My first Connelly book. You disappointeds/don't bothers/etc. simply don't understand the mind of a scientist. The wrong number was a fresh challenge, a side-project, if you will to get him through the rather mundane task of finding investors. These things bore scientists, so, with a small grain of salt, I can see why he'd be curious. The scientific underpinning of a nanotechnological 'engine' or energy source (a real scientific challenge to nanotech) was done quite well. Putting your disbelief behind you however, the story was riveting and having listened to probably 100 books on Audible it's the only book I ever sat down at night to finish (versus listening during the commute). I am now a huge Michael Connelly fan. I've now heard Lost Light and am working on the Narrows. Connelly constructs flawless plots that are at once complex and easy to follow. In the end, please save your dissing for Dan Brown's The Da Vinci Code, if you want to talk about improbable, intellectually suicidal stories.
This book is Science Fiction the way it used to be and the way most would hope it never is again; a lot of exposition (info dump) and not a lot of action or character development.
I tried to listen to this on the 13 hour drive to the beach and it simply didn't grab me while I was in an extremely receptive mood!
After 3 hours of getting nothing out of this I fell back to the latest issue of F&SF (a sure thing! Contemporary SF at it's best!).
It's telling that this is Resnick's first book. What I don't understand is why anyone would choose to use valuable resources to produce this story. Resnick has so many more stories/books that are really good. This was a disappointment. I hope to be bored someday enough to give this another go. If I do and I'm surprised by a turn of events, I'll let you know.
If you've seen and loved, as many have, Bladerunner, SO WHAT!
Here is the Real McCoy, here is the story that Bladerunner failed to tell. If you've only seen Bladerunner you're, metaphorically speaking, an Android and you'd fail the 'empathy box' test for discerning what's real and what's not. If you don't understand what I'm saying you have to get this and listen to it.
Let me preface my comments to encourage you here. I ALMOST NEVER get abridgements, however, given that Calista Flockhart and Matthew Modine were narrating this tale I made an exception. WOW! was it the best exception I ever made.
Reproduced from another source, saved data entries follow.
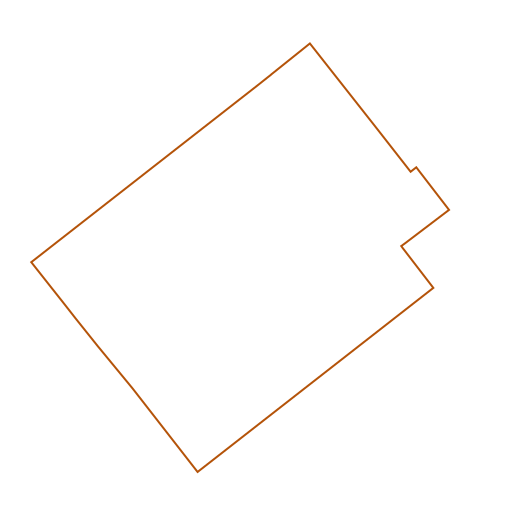 Chippewa, Wisconsin, United States of America, rotated 142°
{"feature_id": "52423323B31580722311005", "entity_name": "Chippewa", "entity_type": "district", "adm_level": 2, "iso_a3": "USA", "parent_name": "United States of America", "parent_adm1": "Wisconsin", "projection": "natural_earth1", "projection_center": [-91.404, 45.074], "detail": "fine", "context": "isolated", "style": "outline", "palette": "amber", "viewbox_px": 512, "rotation_deg": 142, "n_neighbors": 0, "source": "geoboundaries", "source_scale": "gbopen_adm2", "svg_char_len": 437}
<svg xmlns="http://www.w3.org/2000/svg" viewBox="0 0 512 512"><g transform="rotate(142 256 256)"><path d="M135.9,121.7L135.5,172.2L135.4,174.4L129.1,174.2L127.8,174.2L127.0,174.2L75.5,173.5L75.1,227.2L82.3,227.2L82.3,283.2L82.7,390.3L132.0,389.7L133.0,389.6L137.1,389.6L148.8,389.5L173.1,389.5L436.9,389.5L436.6,335.8L436.6,318.0L436.2,282.4L434.8,227.6L435.0,121.8L135.9,121.7Z" fill="none" stroke="#b45309" stroke-width="2"/></g></svg>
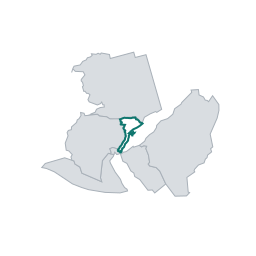 Eritrea shown with its bordering countries, rotated 74°
{"feature_id": "ERI", "entity_name": "Eritrea", "entity_type": "country or territory", "adm_level": 0, "iso_a3": "ERI", "parent_name": "Africa", "parent_adm1": "", "projection": "robinson", "projection_center": [39.36, 15.191], "detail": "fine", "context": "with_neighbors", "style": "outline", "palette": "teal", "viewbox_px": 256, "rotation_deg": 74, "n_neighbors": 6, "source": "natural_earth", "source_scale": "50m", "svg_char_len": 5438}
<svg xmlns="http://www.w3.org/2000/svg" viewBox="0 0 256 256"><g transform="rotate(74 128 128)"><path d="M139.3,217.3L139.2,197.1L144.8,189.0L148.0,188.9L152.3,185.0L158.7,184.8L172.4,168.1L168.3,168.2L152.3,161.6L146.9,153.9L149.7,148.9L151.3,150.0L154.5,154.6L156.9,154.6L166.8,152.5L175.2,149.4L179.5,149.1L184.3,147.7L186.6,145.8L188.4,145.8L188.2,153.5L183.6,167.7L176.4,182.9L172.3,189.1L166.5,196.7L149.8,210.9L144.4,217.6L142.2,221.8L139.3,217.3Z" fill="#d9dde1" stroke="#a8b0b8" stroke-width="1"/><path d="M59.1,166.9L55.4,164.4L53.7,162.8L54.2,156.6L51.5,153.1L51.0,149.4L49.3,147.7L49.3,144.5L48.3,142.4L46.6,142.7L48.4,138.3L47.9,136.1L49.5,134.4L48.5,133.1L52.2,125.6L56.3,125.9L56.7,101.6L62.2,101.6L62.5,90.5L119.3,90.5L120.9,96.0L119.8,97.0L120.5,102.7L122.2,109.3L126.7,112.7L124.2,115.9L120.7,116.8L119.2,118.5L116.5,130.3L117.1,132.5L116.3,137.3L114.3,142.8L111.3,145.5L108.7,152.0L106.4,153.6L104.9,159.4L105.0,164.3L105.0,160.0L104.3,159.9L103.8,155.2L101.3,153.1L100.7,149.1L101.3,145.0L99.1,144.6L98.8,145.8L95.8,146.1L97.0,147.7L97.4,151.1L92.2,158.1L89.7,158.7L85.6,155.4L83.8,156.6L83.3,158.2L80.8,159.2L80.6,160.4L75.7,160.4L75.1,159.2L71.6,159.1L69.8,160.0L68.4,159.5L65.1,154.8L61.6,155.5L59.0,163.1L55.8,164.7L59.1,166.9Z" fill="#d9dde1" stroke="#a8b0b8" stroke-width="1"/><path d="M192.2,107.1L197.8,120.2L194.3,121.7L193.3,126.0L180.8,130.9L176.5,134.9L172.9,134.8L170.1,137.1L161.7,138.8L158.6,142.1L151.3,142.4L150.0,139.2L150.2,136.2L147.0,128.1L148.0,127.9L147.8,121.9L149.9,120.1L149.4,117.7L150.7,115.0L152.7,116.5L159.6,115.8L167.0,116.7L168.2,118.5L170.5,117.6L173.8,111.8L178.3,109.3L192.2,107.1Z" fill="#d9dde1" stroke="#a8b0b8" stroke-width="1"/><path d="M110.5,49.7L115.8,50.6L119.0,46.9L122.5,46.1L123.3,44.3L124.9,43.3L120.3,37.8L130.5,34.2L136.1,35.7L143.1,39.6L156.5,50.7L169.5,51.7L170.7,54.3L174.0,54.2L176.0,59.0L178.3,60.2L179.2,62.2L182.5,64.5L183.0,70.5L185.9,75.2L187.3,76.3L188.6,75.9L191.7,85.0L206.2,87.8L207.1,86.6L209.4,90.5L206.5,101.6L192.2,107.1L178.3,109.3L173.8,111.8L170.5,117.6L168.2,118.5L167.0,116.7L159.6,115.8L152.7,116.5L150.7,115.0L149.4,117.7L149.9,120.1L147.8,121.9L145.3,115.6L142.8,113.6L140.3,109.0L138.9,104.4L135.5,100.6L133.4,99.7L130.2,94.4L129.9,87.3L127.1,81.1L122.3,77.8L119.7,70.5L118.3,69.3L111.3,56.9L108.9,56.9L110.5,49.7Z" fill="#d9dde1" stroke="#a8b0b8" stroke-width="1"/><path d="M172.4,168.1L158.7,184.8L152.3,185.0L148.0,188.9L144.8,189.0L143.5,190.8L140.1,190.8L138.2,188.9L133.7,191.2L132.3,193.5L125.2,192.5L119.0,187.8L115.6,187.8L113.9,186.0L114.0,182.9L111.4,182.0L108.5,175.9L106.3,174.6L105.5,172.4L103.0,169.7L100.0,169.3L101.7,166.2L104.3,166.0L106.4,153.6L108.7,152.0L111.3,145.5L114.3,142.8L117.1,132.5L122.7,133.7L124.2,129.5L127.2,132.1L130.0,130.8L131.2,131.9L134.5,132.0L138.7,134.2L142.1,137.9L145.8,143.0L142.5,148.0L142.9,151.2L146.8,150.9L147.9,151.9L146.9,153.9L152.3,161.6L168.3,168.2L172.4,168.1Z" fill="#d9dde1" stroke="#a8b0b8" stroke-width="1"/><path d="M145.8,143.0L147.9,143.4L149.4,142.1L150.5,143.8L150.4,146.1L147.6,147.4L149.7,148.9L147.9,151.9L146.8,150.9L142.9,151.2L142.5,148.0L145.8,143.0Z" fill="#d9dde1" stroke="#a8b0b8" stroke-width="1"/><path d="M117.5,133.4L117.4,131.9L117.3,130.8L117.2,129.7L117.1,128.6L117.5,127.9L117.7,127.3L118.3,125.3L118.5,124.9L118.9,123.8L119.0,123.5L119.4,122.1L119.4,121.2L119.3,120.3L119.6,119.8L119.8,119.3L119.7,119.0L119.8,118.1L119.9,117.9L120.2,117.9L120.7,118.0L121.1,117.9L121.5,117.9L121.9,117.9L122.1,117.6L122.3,116.6L122.5,116.4L123.0,116.2L123.4,115.9L123.7,115.7L123.8,115.7L124.0,115.6L124.3,115.5L124.5,115.4L124.8,115.3L125.2,115.3L125.4,115.2L125.6,115.1L125.8,115.1L126.0,114.8L126.1,114.7L126.4,114.4L126.5,114.3L126.6,114.1L126.6,113.9L126.8,113.7L127.2,113.0L127.7,112.7L129.1,115.9L129.7,117.8L130.2,119.7L130.6,122.7L131.0,124.2L131.6,125.0L132.0,126.4L132.3,126.4L132.6,126.8L133.0,128.1L133.3,128.6L133.5,128.2L133.4,127.6L133.5,127.0L133.7,126.7L134.3,127.1L134.6,127.5L134.7,128.1L134.8,128.5L135.4,129.2L135.9,129.5L136.5,129.5L137.0,129.7L137.5,130.0L138.3,130.7L140.1,131.4L141.6,133.5L142.4,135.0L145.3,137.2L145.8,138.2L146.0,139.2L146.6,139.2L147.7,140.3L148.0,141.2L148.8,141.5L149.0,141.0L149.4,141.4L149.5,142.0L149.0,142.3L148.4,142.5L148.1,142.8L147.8,143.6L147.5,143.9L147.4,143.9L146.4,143.1L146.1,143.2L146.0,143.4L145.5,142.8L145.2,142.3L144.8,141.7L144.3,141.4L143.9,141.1L143.4,140.3L143.0,139.4L142.3,138.7L141.0,137.6L139.8,136.3L138.9,135.0L138.4,134.3L138.1,134.1L136.9,133.6L136.1,133.0L135.5,132.5L135.1,132.3L134.7,132.3L133.9,132.4L133.2,132.1L132.9,132.1L132.5,132.0L132.1,131.9L131.7,132.0L130.8,132.3L130.5,132.2L130.3,131.9L130.2,131.6L129.9,131.4L129.6,131.4L129.5,131.6L128.6,132.2L127.1,132.5L126.8,132.5L126.5,132.3L125.8,131.3L125.5,131.1L125.4,131.1L125.0,131.0L124.7,130.8L124.4,130.4L124.1,130.1L123.8,130.9L123.3,132.3L123.0,133.1L122.6,134.0L122.3,134.0L121.5,132.8L121.1,132.4L120.7,132.4L120.5,132.6L120.3,133.0L120.1,133.3L119.9,133.4L119.5,133.3L118.9,133.1L118.3,133.2L117.6,133.4L117.5,133.4ZM135.1,125.5L135.3,125.8L135.4,125.7L135.5,125.6L135.6,125.4L136.4,125.8L136.3,126.1L135.9,126.1L135.3,126.0L134.8,126.0L134.3,125.9L134.1,125.5L134.5,125.7L134.5,125.3L134.1,125.2L134.1,124.9L134.3,124.9L134.4,124.7L134.2,124.4L134.6,124.5L134.8,124.7L135.0,124.9L135.1,125.5ZM134.7,123.3L134.9,123.9L134.4,123.7L134.6,123.3L134.6,123.2L134.7,123.3Z" fill="none" stroke="#0f766e" stroke-width="2"/></g></svg>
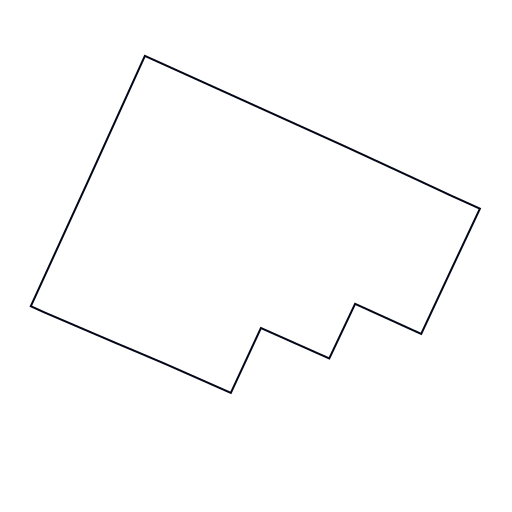 the district of Medina, Ohio, United States of America, rotated 204°
{"feature_id": "52423323B44345511959461", "entity_name": "Medina", "entity_type": "district", "adm_level": 2, "iso_a3": "USA", "parent_name": "United States of America", "parent_adm1": "Ohio", "projection": "natural_earth1", "projection_center": [-81.932, 41.133], "detail": "fine", "context": "isolated", "style": "outline", "palette": "ink", "viewbox_px": 512, "rotation_deg": 204, "n_neighbors": 0, "source": "geoboundaries", "source_scale": "gbopen_adm2", "svg_char_len": 379}
<svg xmlns="http://www.w3.org/2000/svg" viewBox="0 0 512 512"><g transform="rotate(204 256 256)"><path d="M438.9,393.6L439.9,253.1L441.3,118.5L426.0,118.4L348.1,119.5L324.4,120.0L294.9,120.5L223.3,120.7L222.2,192.2L147.4,192.2L146.0,252.6L73.4,252.0L72.1,322.1L70.7,390.3L104.1,390.5L142.6,391.2L219.5,392.3L438.9,393.6Z" fill="none" stroke="#020617" stroke-width="2"/></g></svg>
I'll also clue you in on some more 'insider information' here, too. All you have to do is start with the title "Do Androids Dream of Electric Sheep." Is this a great title, or what? This is Philip K. Dick's (PKD) original title. Philip K. Dick also wrote the story that is Total Recall. The original story also had a much better title, "We Can Remember it For you Wholesale". Finally, Speilberg got ahold of a PKD story Minority Report. Hey, he didn't change the title, but still, wasn't that a great movie?
What you should be getting from all of this is that anything by PKD is pretty damn good. I'm telling you though, this story "Do Androids", with these narrators is as good as it gets!
If you can't empathize with this you, indeed, are an Android.